Nextclade assignment #16

Closed j23414 closed 6 months ago

j23414 commented 9 months ago

Description of proposed changes

This PR is a continuation of breaking out the dengue ingest changes PR#6 into more focused and manageable pull requests. Following the merge of copy ingest, the focus of this PR is to split the dengue sequences by serotype (e.g. sequences_denv1.fasta to sequences_denv4.fasta).

Previously for dengue, we had been fetching each serotype separately in this code, leading to redundant fetching and processing of each sequence. Additionally, this method posed the risk of missing sequences in individual serotype builds if NCBI did not annotate the record with the lineage ID.

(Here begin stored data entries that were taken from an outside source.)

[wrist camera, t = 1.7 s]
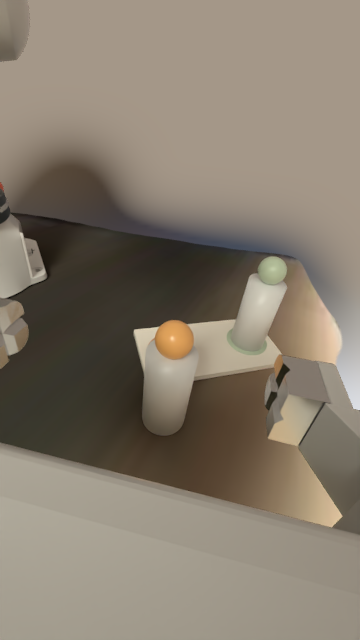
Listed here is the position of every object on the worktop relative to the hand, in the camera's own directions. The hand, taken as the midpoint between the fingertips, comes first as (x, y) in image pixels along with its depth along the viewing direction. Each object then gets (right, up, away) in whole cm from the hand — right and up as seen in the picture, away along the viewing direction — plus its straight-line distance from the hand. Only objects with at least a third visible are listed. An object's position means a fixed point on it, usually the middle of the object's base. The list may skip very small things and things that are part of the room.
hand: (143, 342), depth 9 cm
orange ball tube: (-1, -10, +23) cm, 25 cm away
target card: (+5, -3, +32) cm, 33 cm away
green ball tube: (+11, -2, +33) cm, 35 cm away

Therefore, as an alternative, this PR proposes to leverage Nextclade assignment to categorize the records into the major dengue serotypes, and subsequent subtypes.

The primary scope of this PR includes:

Related issue(s)

Checklist

git clone https://github.com/nextstrain/dengue.git
cd dengue
git checkout nextclade_assignment
nextstrain build ingest results/metadata_denv4.tsv
corneliusroemer commented 8 months ago

Looking at the PR, given that you already have working v2 datasets, I don't think it would be unreasonable to continue using nextclade2 for now (you can add the 2 to future-proof).

As the purpose of this PR is to solely split into serotypes, there's no need for v3 features. Transitioning from 2 -> 3 can happen once this is merged to reduce complexity.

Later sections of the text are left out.